Pull out each line of the material below that contains the word "Assault". Treat uppercase and lowercase as different.
===== SUPPLIED DATA =====
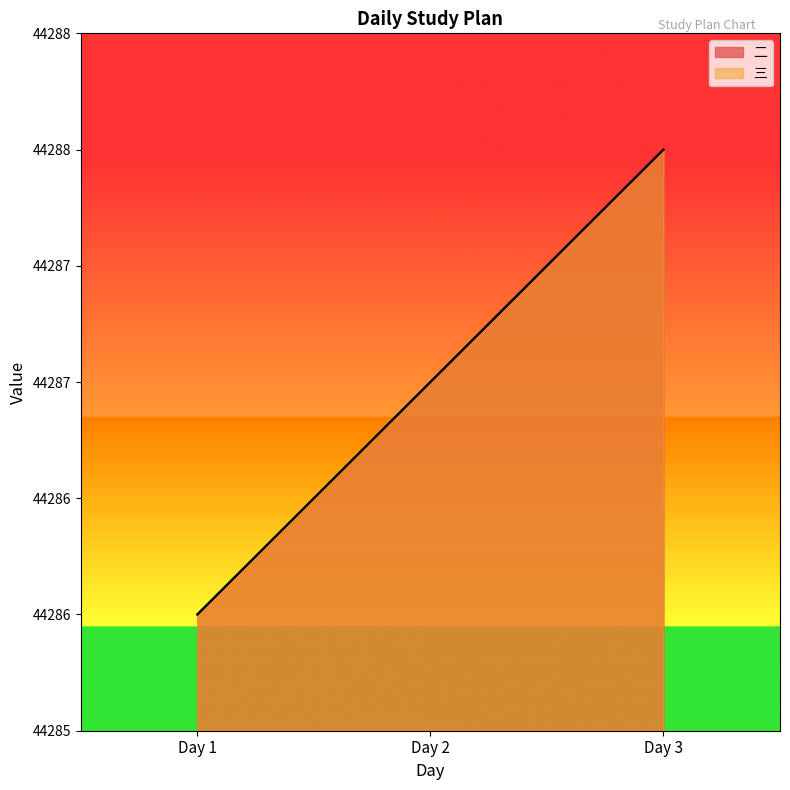

Which has a higher value, Day 3 or Day 1?

Day 3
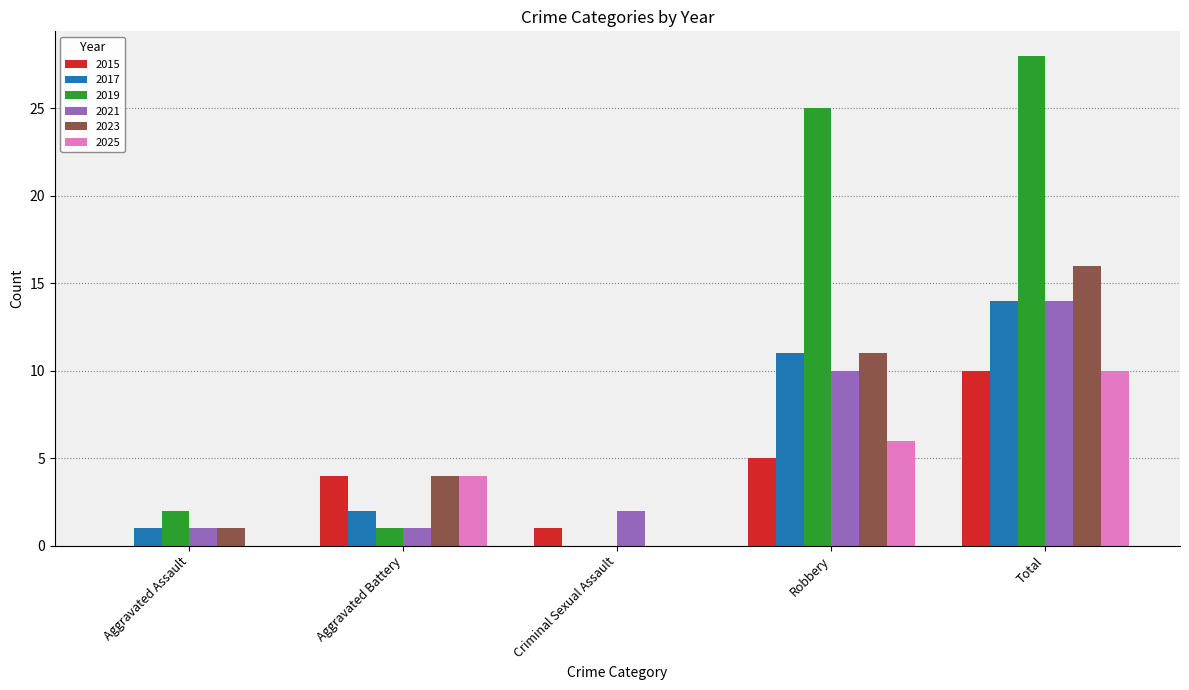

What is the sum of the 2023 values at Aggravated Assault and Total?

17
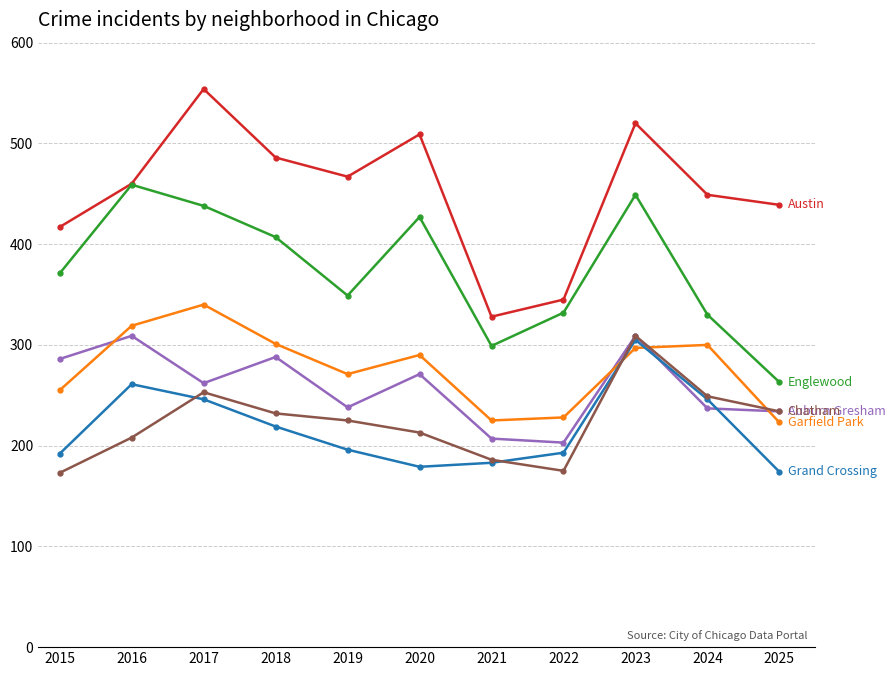

At which category is the sum across all series the highest?

2023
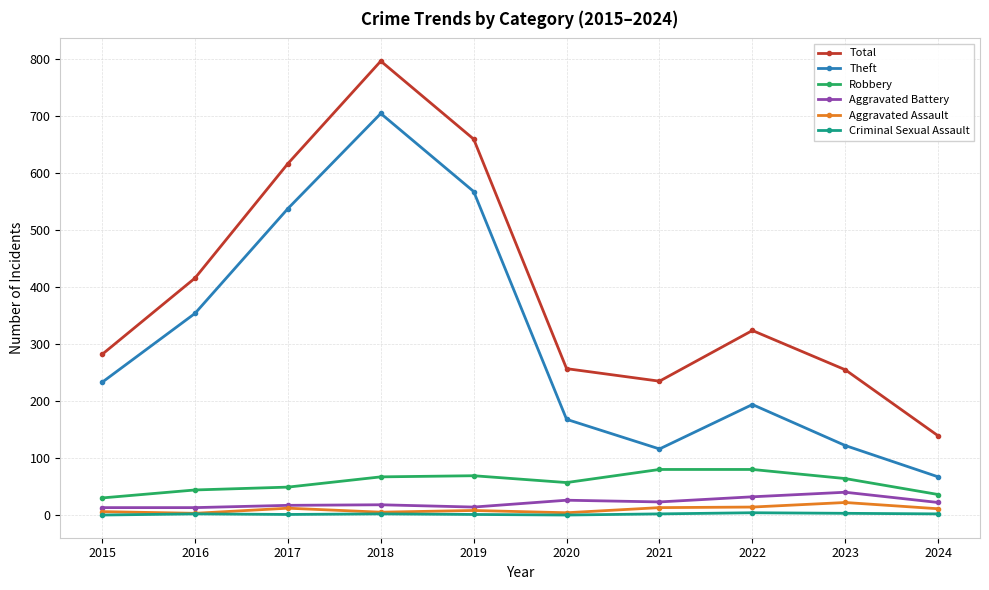

The value of Criminal Sexual Assault at 2024 is 2. True or false?

True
=====
**TASK OUTPUT**
What is the sum of the 2023 values at Aggravated Assault and Total?
The value of Criminal Sexual Assault at 2024 is 2. True or false?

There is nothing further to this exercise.